### WORK TO COMPLETE:
From the line with "24: (621, 374)" to the line with "47: (634, 359)", retype every line exactly, including those two, and leave out the rest of the data below.

(Absolute pixel coordinate data)
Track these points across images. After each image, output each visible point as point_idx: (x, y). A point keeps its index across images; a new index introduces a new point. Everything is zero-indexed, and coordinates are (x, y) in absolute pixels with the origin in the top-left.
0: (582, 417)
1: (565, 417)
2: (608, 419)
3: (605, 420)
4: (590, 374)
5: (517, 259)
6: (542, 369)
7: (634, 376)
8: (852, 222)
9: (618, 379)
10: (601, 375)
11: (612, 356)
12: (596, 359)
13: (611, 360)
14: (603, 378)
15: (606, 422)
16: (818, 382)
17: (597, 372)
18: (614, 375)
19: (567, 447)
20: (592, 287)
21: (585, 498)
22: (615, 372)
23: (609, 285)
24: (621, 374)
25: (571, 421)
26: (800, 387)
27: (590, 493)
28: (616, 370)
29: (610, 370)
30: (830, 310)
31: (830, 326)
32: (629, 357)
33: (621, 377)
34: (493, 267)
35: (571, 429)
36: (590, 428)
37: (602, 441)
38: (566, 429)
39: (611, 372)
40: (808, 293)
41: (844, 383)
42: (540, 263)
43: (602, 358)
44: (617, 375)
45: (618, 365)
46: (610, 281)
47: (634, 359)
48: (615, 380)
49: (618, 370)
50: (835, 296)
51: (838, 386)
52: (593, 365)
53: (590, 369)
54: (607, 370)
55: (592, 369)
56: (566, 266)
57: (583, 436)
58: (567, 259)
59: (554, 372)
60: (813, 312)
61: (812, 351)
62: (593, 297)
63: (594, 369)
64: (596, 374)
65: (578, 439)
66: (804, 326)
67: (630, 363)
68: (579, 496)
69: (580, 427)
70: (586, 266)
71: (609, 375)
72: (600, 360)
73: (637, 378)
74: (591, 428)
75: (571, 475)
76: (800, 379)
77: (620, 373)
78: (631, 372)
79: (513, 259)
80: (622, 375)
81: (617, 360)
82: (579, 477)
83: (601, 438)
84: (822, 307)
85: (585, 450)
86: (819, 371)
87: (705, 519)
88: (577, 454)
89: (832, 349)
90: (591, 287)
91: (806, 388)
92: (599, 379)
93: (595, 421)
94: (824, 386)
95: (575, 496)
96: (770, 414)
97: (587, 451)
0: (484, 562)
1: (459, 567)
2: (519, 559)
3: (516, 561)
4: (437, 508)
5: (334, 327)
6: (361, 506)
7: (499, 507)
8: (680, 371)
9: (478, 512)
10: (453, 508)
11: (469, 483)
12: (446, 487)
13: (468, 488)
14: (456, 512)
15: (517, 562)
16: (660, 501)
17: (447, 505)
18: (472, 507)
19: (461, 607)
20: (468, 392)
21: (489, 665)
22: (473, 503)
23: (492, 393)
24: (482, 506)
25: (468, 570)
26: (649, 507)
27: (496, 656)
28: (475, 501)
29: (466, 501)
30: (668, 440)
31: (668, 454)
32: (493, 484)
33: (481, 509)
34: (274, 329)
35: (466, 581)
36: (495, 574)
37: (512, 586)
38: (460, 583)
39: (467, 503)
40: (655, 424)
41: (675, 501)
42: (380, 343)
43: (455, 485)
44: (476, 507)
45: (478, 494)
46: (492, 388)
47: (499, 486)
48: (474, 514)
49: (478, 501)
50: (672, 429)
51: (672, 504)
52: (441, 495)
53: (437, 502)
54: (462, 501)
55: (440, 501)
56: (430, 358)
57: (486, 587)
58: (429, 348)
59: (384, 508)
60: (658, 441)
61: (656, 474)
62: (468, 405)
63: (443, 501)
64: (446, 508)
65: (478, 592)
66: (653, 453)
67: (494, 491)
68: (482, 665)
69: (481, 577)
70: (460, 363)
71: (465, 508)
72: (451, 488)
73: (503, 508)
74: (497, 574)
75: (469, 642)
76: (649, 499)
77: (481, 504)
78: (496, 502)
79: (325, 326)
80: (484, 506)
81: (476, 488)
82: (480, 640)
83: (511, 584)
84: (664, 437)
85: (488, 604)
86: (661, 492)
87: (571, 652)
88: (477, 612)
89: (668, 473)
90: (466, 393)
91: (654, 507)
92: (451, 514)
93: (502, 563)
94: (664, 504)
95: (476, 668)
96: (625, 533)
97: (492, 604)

### COMPLETED EXERCISE:
24: (621, 374)
25: (571, 421)
26: (800, 387)
27: (590, 493)
28: (616, 370)
29: (610, 370)
30: (830, 310)
31: (830, 326)
32: (629, 357)
33: (621, 377)
34: (493, 267)
35: (571, 429)
36: (590, 428)
37: (602, 441)
38: (566, 429)
39: (611, 372)
40: (808, 293)
41: (844, 383)
42: (540, 263)
43: (602, 358)
44: (617, 375)
45: (618, 365)
46: (610, 281)
47: (634, 359)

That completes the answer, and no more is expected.